= Tandy Clinton Rice Jr. =

American talent agent

Tandy Clinton Rice Jr. (August 16, 1938 – August 3, 2015) was an American talent agent who was instrumental in propelling and managing the careers of many well-known country stars including Dolly Parton, Tom T. Hall, Porter Wagoner, Jim Ed Brown, Jeannie C. Riley and comedian Jerry Clower. He served as president of the Country Music Association and was the first inductee into the Nashville Association of Talent Directors Hall of Fame.

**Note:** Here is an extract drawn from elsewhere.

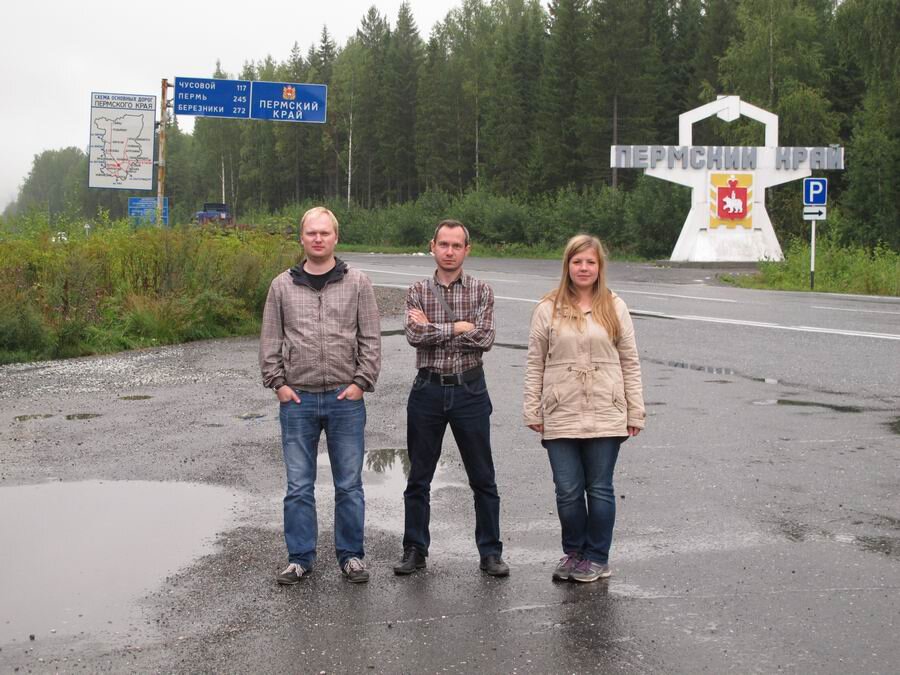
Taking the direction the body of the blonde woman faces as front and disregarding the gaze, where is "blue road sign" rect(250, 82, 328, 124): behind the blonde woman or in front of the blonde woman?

Born in Franklin, Tennessee, he was a star athlete at Franklin High School winning a state championship in the mile relay and is a member of the school's Athletic Hall of Fame; after briefly attending Vanderbilt University he graduated from The Citadel in 1961 and was commissioned into the United States Air Force serving for two years as a Public Affairs Officer with the Strategic Air Command. He was encouraged to enter the country music business by a distant cousin, country star Minnie Pearl; he began as a publicist representing artists such as Waylon Jennings, Chet Atkins, Kitty Wells and Hank Williams Jr. As a salesman for Show Biz, Inc. he convinced TV stations to carry syndicated country music shows, most notably “The Porter Wagoner Show” which was the launching pad for Dolly Parton's career; in 1971 he became president of Top Billing International, which he developed into one of Nashville's leading talent agencies representing many well-known country stars. Rice launched the career of Jerry Clower, who became one of the best-known American comedians of the 1970s, selling millions of albums; he also turned Billy Carter, brother of President Jimmy Carter into a major national celebrity.

In addition to his talent management, Rice served as the longtime host of radio and TV shows in Nashville, served twice as a judge for the Miss America pageant and was profiled in numerous major publications, including People Magazine, The Washington Post, Playboy, Newsweek Magazine and The New York Times. He served as a member of the Nashville Chamber of Commerce and for many years hosted the annual United Cerebral Palsy Telethon.

Rice received a master's degree from Vanderbilt and an honorary doctorate from The Citadel; he also served as an adjunct professor of music business at Belmont University and member of the business advisory council at Lipscomb University.